Em 1951, Ernesto Simões Filho, ministro da Educação e Saúde, eminente líder da política baiana, convidou Anísio, primeiramente, para dirigir o Departamento Nacional de Educação, que não aceitou. Nova oportunidade lhe apareceu quando da criação da Campanha Nacional de Aperfeiçoamento do Pessoal Docente, a Capes, idéia de Rômulo Almeida. O ministro Simões Filho repeliu a exigência de poderoso grupo de pressão para dispensar a colaboração solicitada do educador. Em seguida, em 1952, dirigiu o Inep, que expandiu por vários estados com construções de escolas e cursos. Sob sua inspiração, criou-se um autêntico pensamento brasileiro em educação, expresso na revista Brasileira de Estudos Pedagógicos e em, outras publicações. De 1952 a 1964, realmente, Anisio liderou a educação nacional.

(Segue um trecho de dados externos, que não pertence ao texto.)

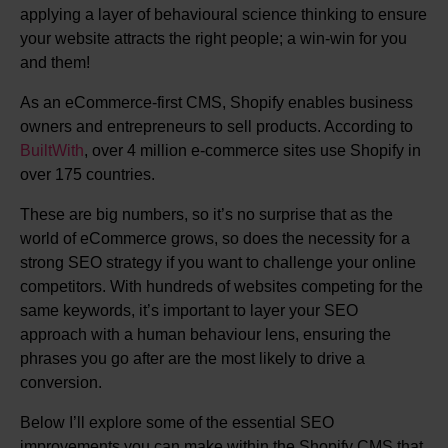
applying a layer of behavioural science thinking to ensure
your website attracts the right people; a win-win for you
and them!
As an eCommerce-first CMS, Shopify enables business
owners and entrepreneurs to sell products. According to
BuiltWith
, over 4 million e-commerce sites use Shopify in
over 175 countries.
These are big numbers, so it’s no surprise that as the
world of eCommerce grows, so does the necessity for a
strong SEO strategy if you want to challenge your online
competitors. With hundreds of websites competing for the
same keywords, it’s important to layer your SEO
approach with a human behaviour lens, ensuring the
phrases you go after are the most likely to drive a
conversion.
Below I’ll explore some of the essential SEO
improvements you can make within the Shopify CMS that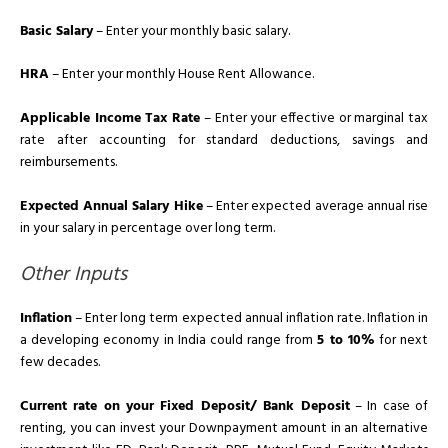
Basic Salary
– Enter your monthly basic salary.
HRA
– Enter your monthly House Rent Allowance.
Applicable Income Tax Rate
– Enter your effective or marginal tax
rate after accounting for standard deductions, savings and
reimbursements.
Expected Annual Salary Hike
– Enter expected average annual rise
in your salary in percentage over long term.
Other Inputs
Inflation
– Enter long term expected annual inflation rate. Inflation in
a developing economy in India could range from
5 to 10%
for next
few decades.
Current rate on your Fixed Deposit/ Bank Deposit
– In case of
renting, you can invest your Downpayment amount in an alternative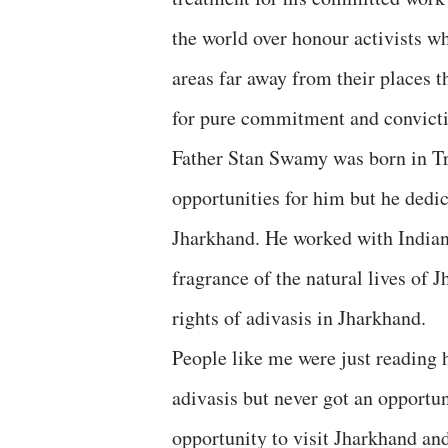
the world over honour activists w
areas far away from their places t
for pure commitment and convicti
Father Stan Swamy was born in Tr
opportunities for him but he dedica
Jharkhand. He worked with Indian 
fragrance of the natural lives of J
rights of adivasis in Jharkhand.
People like me were just reading 
adivasis but never got an opportun
opportunity to visit Jharkhand an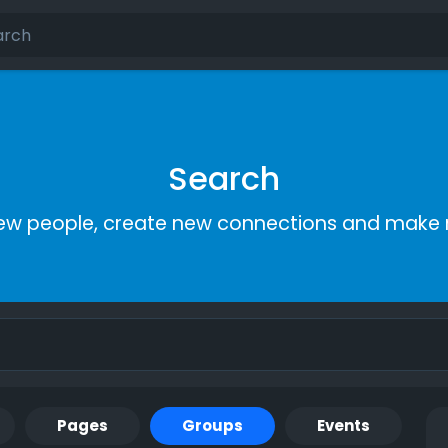
Search
ew people, create new connections and make 
Pages
Groups
Events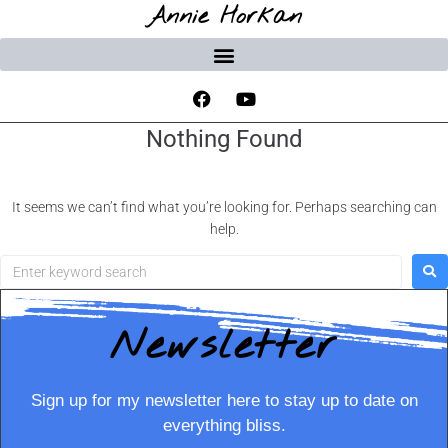
Annie Horkan
Nothing Found
It seems we can’t find what you’re looking for. Perhaps searching can
help.
Newsletter
Sign up for my newsletter here to stay up to date on
everything bliss.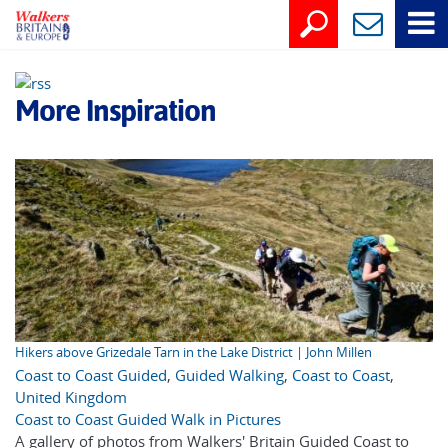
More Inspiration
Hikers above Grizedale Tarn in the Lake District | John Millen
Coast to Coast Guided
,
Guided Walking
,
Coast to Coast
,
United Kingdom
Coast to Coast Guided Walk in Pictures
A gallery of photos from Walkers' Britain Guided Coast to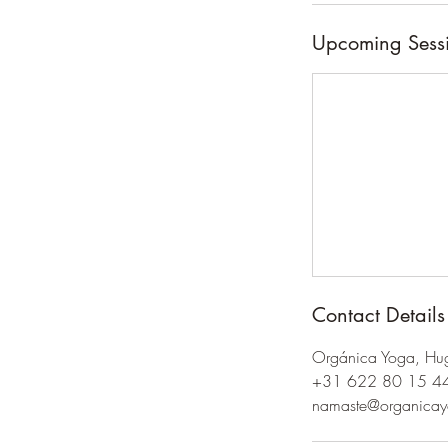
Upcoming Sess
Contact Details
Orgánica Yoga, Hug
+31 622 80 15 4
namaste@organica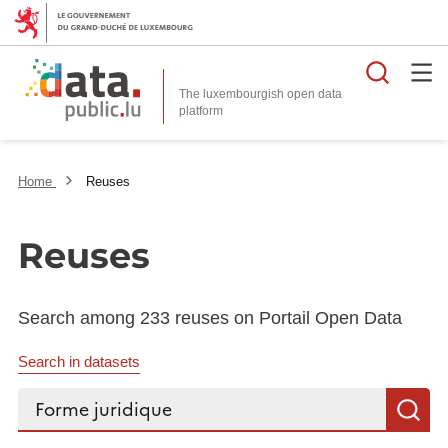
Searc
The luxembourgish open data
Home
Reuses
Reuses
Search among 233 reuses on Portail Open Data
Search in datasets
Search...
S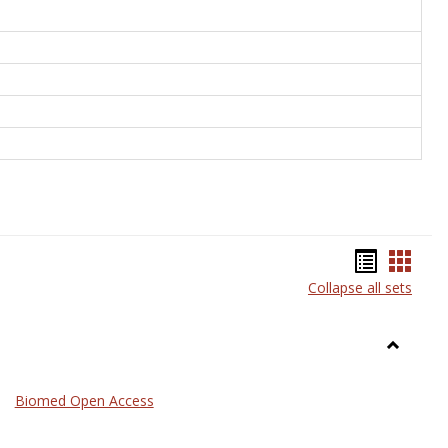
Bookma
Book
Collapse all sets
list
card
view
view
Toggle
Medicin
Biomed Open Access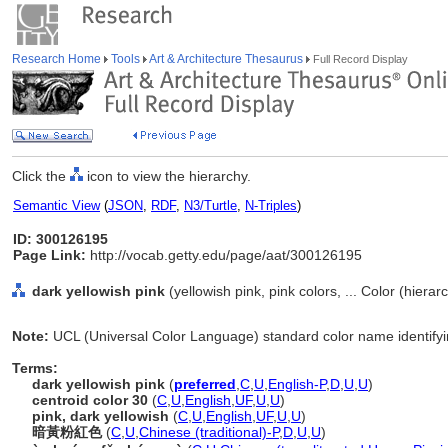
Research Home
Tools
Art & Architecture Thesaurus
Full Record Display
Click the
icon to view the hierarchy.
Semantic View
(
JSON
,
RDF
,
N3/Turtle
,
N-Triples
)
ID: 300126195
Page Link:
http://vocab.getty.edu/page/aat/300126195
dark yellowish pink
(yellowish pink, pink colors, ... Color (hiera
Note:
UCL (Universal Color Language) standard color name identifyin
Terms:
dark yellowish pink
(
preferred
,
C
,
U
,
English-P
,
D
,
U
,
U
)
centroid color 30
(
C
,
U
,
English
,
UF
,
U
,
U
)
pink, dark yellowish
(
C
,
U
,
English
,
UF
,
U
,
U
)
暗黃粉紅色
(
C
,
U
,
Chinese (traditional)-P
,
D
,
U
,
U
)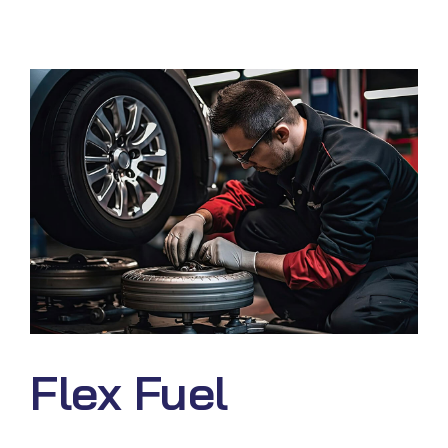
Flex Fuel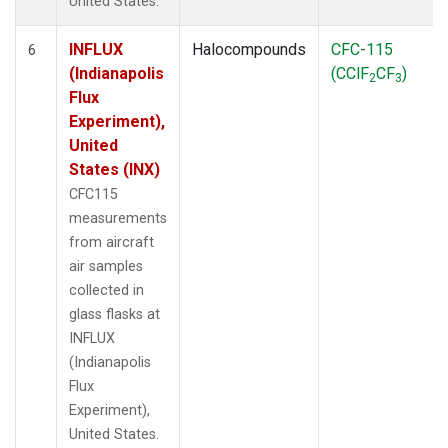
United States.
INFLUX
Halocompounds
CFC-115
6
(Indianapolis
(CClF
CF
)
2
3
Flux
Experiment),
United
States (INX)
CFC115
measurements
from aircraft
air samples
collected in
glass flasks at
INFLUX
(Indianapolis
Flux
Experiment),
United States.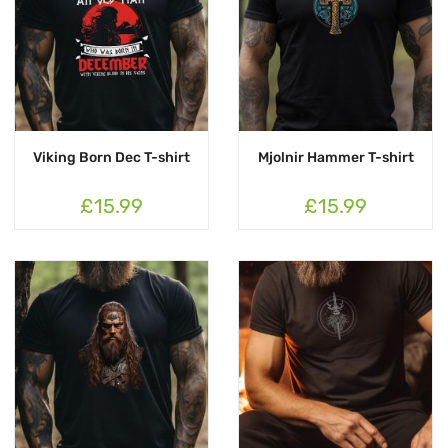
Viking Born Dec T-shirt
Mjolnir Hammer T-shirt
£15.99
£15.99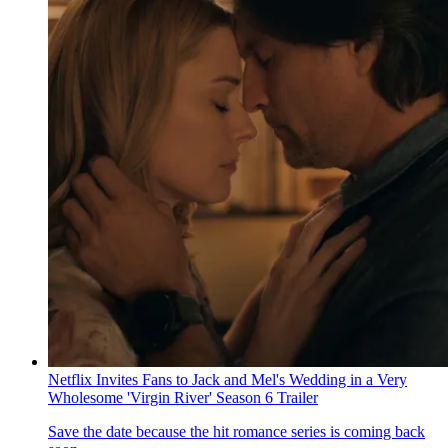
Netflix Invites Fans to Jack and Mel's Wedding in a Very
Wholesome 'Virgin River' Season 6 Trailer
Save the date because the hit romance series is coming back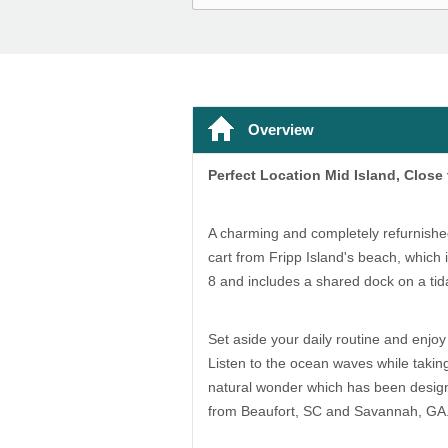
Overview
Perfect Location Mid Island, Close
A charming and completely refurnishe
cart from Fripp Island's beach, which 
8 and includes a shared dock on a tida
Set aside your daily routine and enjoy 
Listen to the ocean waves while taking
natural wonder which has been designat
from Beaufort, SC and Savannah, GA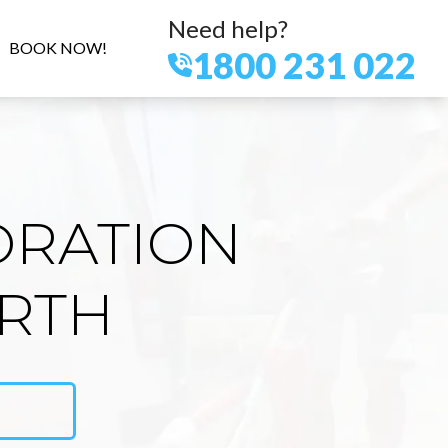
Need help?
BOOK NOW!
1800 231 022
ORATION
RTH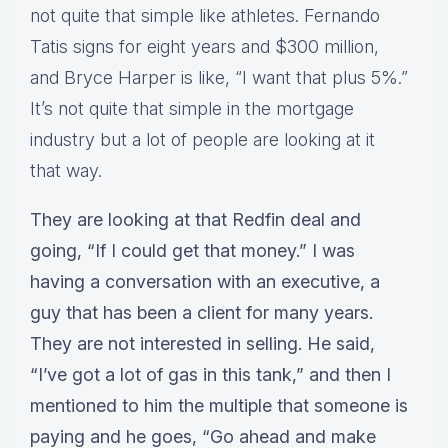
not quite that simple like athletes. Fernando
Tatis signs for eight years and $300 million,
and Bryce Harper is like, “I want that plus 5%.”
It’s not quite that simple in the mortgage
industry but a lot of people are looking at it
that way.
They are looking at that Redfin deal and
going, “If I could get that money.” I was
having a conversation with an executive, a
guy that has been a client for many years.
They are not interested in selling. He said,
“I’ve got a lot of gas in this tank,” and then I
mentioned to him the multiple that someone is
paying and he goes, “Go ahead and make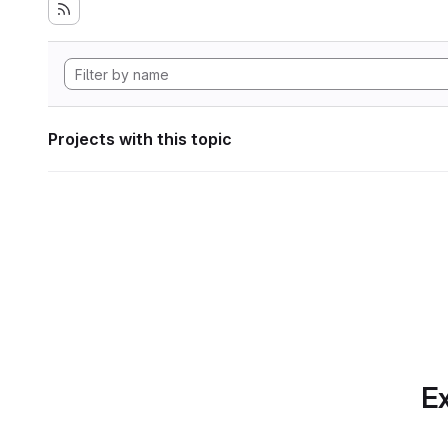
Projects with this topic
Ex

Colocando-se no centro da polêmica, de novo começaram as investidas para retirá-lo do cargo com o Memorial dos Bispos Gaúchos. Foi a época do debate em torno do projeto da Lei de Diretrizes e Bases da Educação Nacional e da disputa escola pública versus escola particula. Com Darcy Ribeiro planejou a educação de Brasília, inclusive a criação da sua Universidade, da qual foi reitor. Repete-se a UDF dos anos 30. Com a revoIução de 1964, recomeçaram as perseguições e Anisio foi afastado e processado, ao tempo que recebeu dois convites, um da Colúmbia e outro da Universidade da Califórnia. Retomou seus trabalhos, traduziu e candidatou-se à Academia Brasileira de Letras. Repentinamente desapareceu e é encontrado morto no poço de um elevador.

O centenário de nascimento de Anísio Teixeira é a recordação da vida de um homem de pensamento e ação. A Bahia, sua terra, foi também o universo privilegiado da aplicação de muitas das suas idéias. E o Brasil por etapas caminha na sua trilha da democratização da educação fundamental pública gratuita e universal como ele pregou. Anísio Teixeira é nosso contemporâneo na luta pela educação de todos os brasileiros.